Fast decrement of 16-bit value via index register?

Started by Cwiiis, 20:20, 24 October 21

Previous topic - Next topic

0 Members and 1 Guest are viewing this topic.

Cwiiis

So I have a structure in memory that, at least for compact, readable code, it makes sense to use an index register to access. Within it are a couple of 16-bit values that depending on the contents of a, get incremented or decremented.

Increment isn't a big deal;

    inc (ix+Struct1)
    jr nz,NextThing
    inc (ix+Struct1+1)
    jr NextThing


But the problem comes with decrement... Given it doesn't affect the carry flag, I don't see a way of easily doing the decrement without also affecting the a register, which I'd like to preserve... Currently I load it into hl, decrement hl and load back, but that's going to be twice as slow as the above.

    ld l,(ix+Struct1)
    ld h,(ix+Struct1+1)
    dec hl
    ld (ix+Struct1),l
    ld (ix+Struct1+1),h


I guess I could do something like this instead:

    ld h,a
    ld a,&ff
    add (ix+Struct1)
    ld (ix+Struct1),a
    ld a,h
    jr c,NextThing
    dec (ix+Struct1+1)
    jr NextThing


But that just seems so arcane... Am I missing something even simpler/better?

Cwiiis

Heh, of course as soon as I type it out, I realise I actually don't need to preserve a and so that second one reads fine without the ld h,a / ld a,h... Still interested to hear if anyone has anything faster though :)

fgbrain


why use IX in the first place?
its much faster to use HL instead..


Quote

ld hl, ix + Struct1

dec (hl)   ;  OR inc (hl)



and you're done.
_____

6128 (UK keyboard, Crtc type 0/2), 6128+ (UK keyboard), 3.5" and 5.25" drives, Reset switch and Digiblaster (selfmade), Inicron Romram box, Bryce Megaflash, SVideo & PS/2 mouse, , Magnum Lightgun, X-MEM, X4 Board, C4CPC, Multiface2 X4, RTC X4 and Gotek USB Floppy emulator.

Cwiiis

Quote from: fgbrain on 20:55, 24 October 21

why use IX in the first place?
its much faster to use HL instead..





and you're done.

Indeed, this would be quicker if it wasn't part of a larger structure with multiple values - I did do this without IX first, but the amount of address manipulation required made the code pretty unreadable and though likely quicker, wasn't so much quicker to be worth the cost in readability (at least for now).
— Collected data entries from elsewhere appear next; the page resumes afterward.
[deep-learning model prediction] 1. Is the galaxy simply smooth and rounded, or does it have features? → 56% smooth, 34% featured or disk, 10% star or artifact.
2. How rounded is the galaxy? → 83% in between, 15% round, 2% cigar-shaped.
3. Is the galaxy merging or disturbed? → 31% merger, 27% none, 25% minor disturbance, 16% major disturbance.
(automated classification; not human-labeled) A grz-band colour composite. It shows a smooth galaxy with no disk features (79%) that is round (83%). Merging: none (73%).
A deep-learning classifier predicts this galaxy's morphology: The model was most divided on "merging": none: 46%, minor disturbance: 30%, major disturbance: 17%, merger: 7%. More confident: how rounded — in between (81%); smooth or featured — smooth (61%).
The examples I gave above are dummy examples, not the actual code.

Cwiiis

Quote from: fgbrain on 20:55, 24 October 21

why use IX in the first place?
its much faster to use HL instead..





and you're done.

Oh, I actually misread this - you're not done there because that's an 8-bit inc/dec, but it is faster in the case of over/underflow as it only has the one IX access in that case instead of the current two. Nice :)

Prodatron

#5
Quote from: fgbrain on 20:55, 24 October 21ld hl, ix + Struct1
Well, such a Z80 opcode doesn't exist :) but I guess you mean something like this:
Instead of...


LD IX,datarecord
...
do some stuff with (IX+struct1)...


...you would do...


LD HL,datarecord+struct1
...
do some stuff with (HL)


But as soon as you have multiple data records with the same structure, you would have to patch your code or use e.g. LD BC,struct1:ADD HL,BC to achieve the same what you can do with IX.
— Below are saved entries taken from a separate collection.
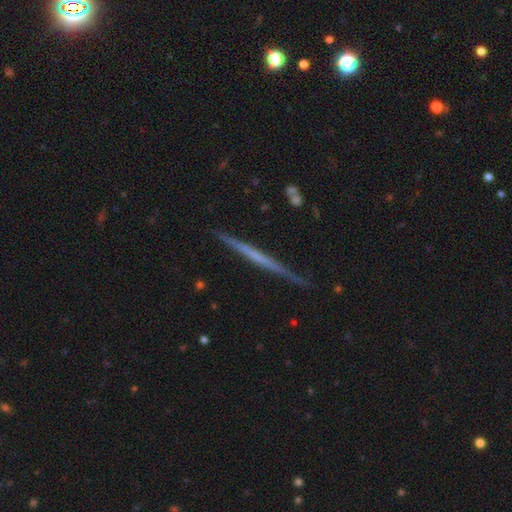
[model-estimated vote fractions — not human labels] The model was most divided on "smooth or featured": featured or disk: 64%, smooth: 30%, star or artifact: 5%. More confident: edge-on disk — yes (98%); merging — none (89%); edge-on bulge — none (86%).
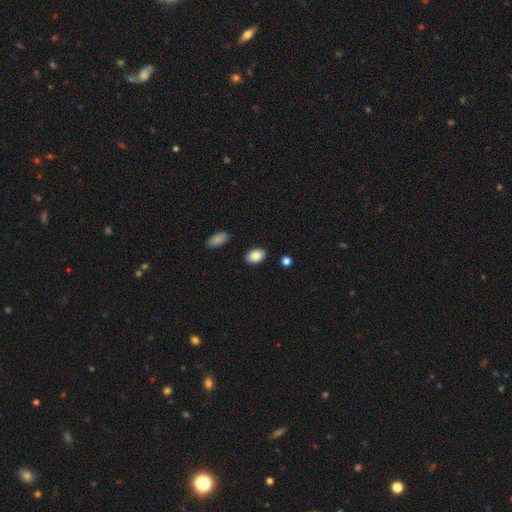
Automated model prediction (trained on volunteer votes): A smooth galaxy with no disk features (86%) that is in between round and cigar-shaped (86%).

Vote fractions:
- Smooth or featured? smooth: 86% / star or artifact: 8% / featured or disk: 7%
- How rounded? in between: 86% / round: 13% / cigar-shaped: 1%
- Merging? none: 87% / minor disturbance: 9% / merger: 2% / major disturbance: 2%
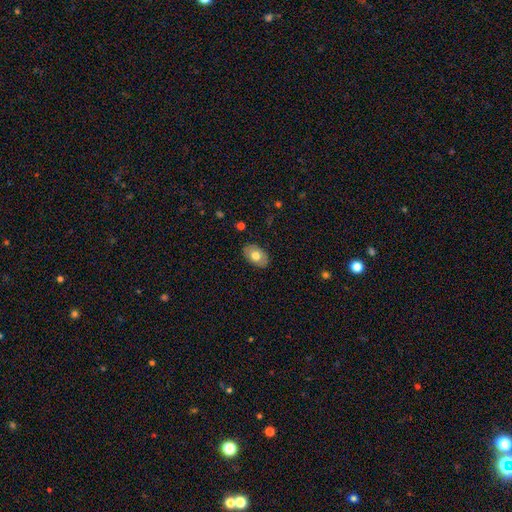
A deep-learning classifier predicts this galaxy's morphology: A smooth galaxy with no disk features (70%) that is in between round and cigar-shaped (88%).

Vote fractions:
- Smooth or featured? smooth: 70% / featured or disk: 24% / star or artifact: 6%
- How rounded? in between: 88% / round: 11% / cigar-shaped: 1%
- Merging? none: 86% / minor disturbance: 10% / major disturbance: 2% / merger: 1%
But this could still be faster, if you don't need to manipulate more things inside the data record.


Example:


ld ix,datarecord      ;4
[...]
ld l,(ix+Struct1)     ;5
ld h,(ix+Struct1+1)   ;5
dec hl                ;2
ld (ix+Struct1),l     ;5
ld (ix+Struct1+1),h   ;5 -> 26 NOPs


Vs.:


ld hl,datarecord      ;3
[...]
ld bc,Struct1         ;3
add hl,bc             ;3
ld c,(hl)             ;2
inc hl                ;2
ld b,(hl)             ;2
dec bc                ;2

ld (hl),b             ;2
dec hl                ;2
ld (hl),c             ;2 -> 23 NOPs


If you have several more things to do with your data structure, especially if the affected bytes are not very close to each other, the IX-usage could be faster again. That can be different from case to case.
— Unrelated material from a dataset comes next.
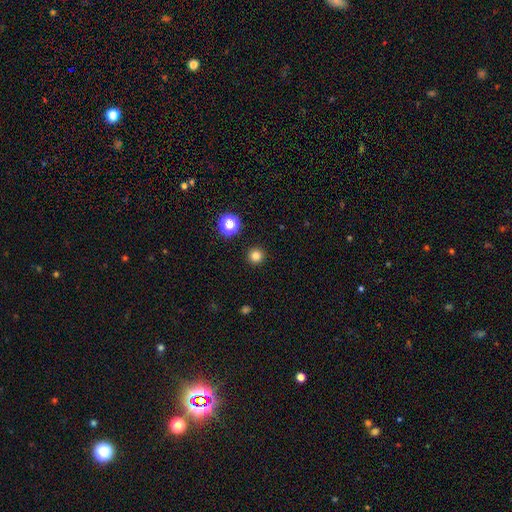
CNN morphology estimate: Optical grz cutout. It shows a smooth galaxy with no disk features (80%) that is round (96%). Merging: none (93%).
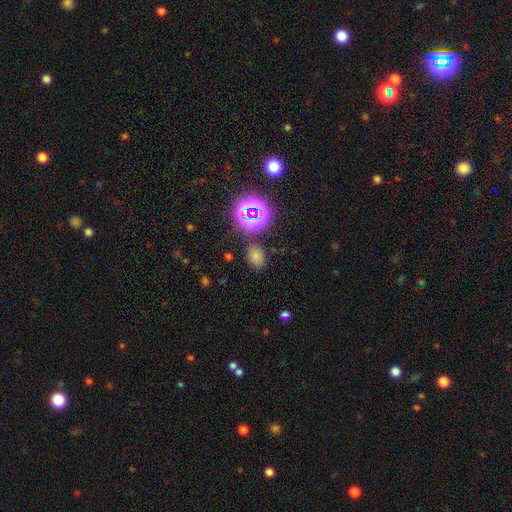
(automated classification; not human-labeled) Morphology: type=smooth (65%); roundness=in between (66%); merging=none (78%).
GRAPHICAL Z80 MULTITASKING OPERATING SYSTEM

Prodatron

Summary: if you can move through your data structure in a sequential way, the HL-methode is faster. If you have to access it in very a random way, the IX-methode ist faster.

GRAPHICAL Z80 MULTITASKING OPERATING SYSTEM

m_dr_m

Quote from: Cwiiis on 20:20, 24 October 21But the problem comes with decrement...

Then store the opposite of the value and increment it!


Also: consider structure of arrays rather than array of structures.

andycadley

If you'll never have more than 256 records you can page align things so you only need Inc h to move to the next field of a record and Inc l to move between records. You can also jump to specific points in either case by directly loading h or l with the relevant offsets.

fgbrain


Quote
Oh, I actually misread this - you're not done there because that's an 8-bit inc/dec, but it is faster in the case of over/underflow as it only has the one IX access in that case instead of the current two. Nice
my bad, you are right.


Back to original question,carry flag is not affected with the INC as well with DEC.


perhaps then some other flag is suitable for your task ??
_____

6128 (UK keyboard, Crtc type 0/2), 6128+ (UK keyboard), 3.5" and 5.25" drives, Reset switch and Digiblaster (selfmade), Inicron Romram box, Bryce Megaflash, SVideo & PS/2 mouse, , Magnum Lightgun, X-MEM, X4 Board, C4CPC, Multiface2 X4, RTC X4 and Gotek USB Floppy emulator.

eto

Quote from: fgbrain on 00:29, 25 October 21

perhaps then some other flag is suitable for your task ??


DEC affects the P/V flag, but only for 80h.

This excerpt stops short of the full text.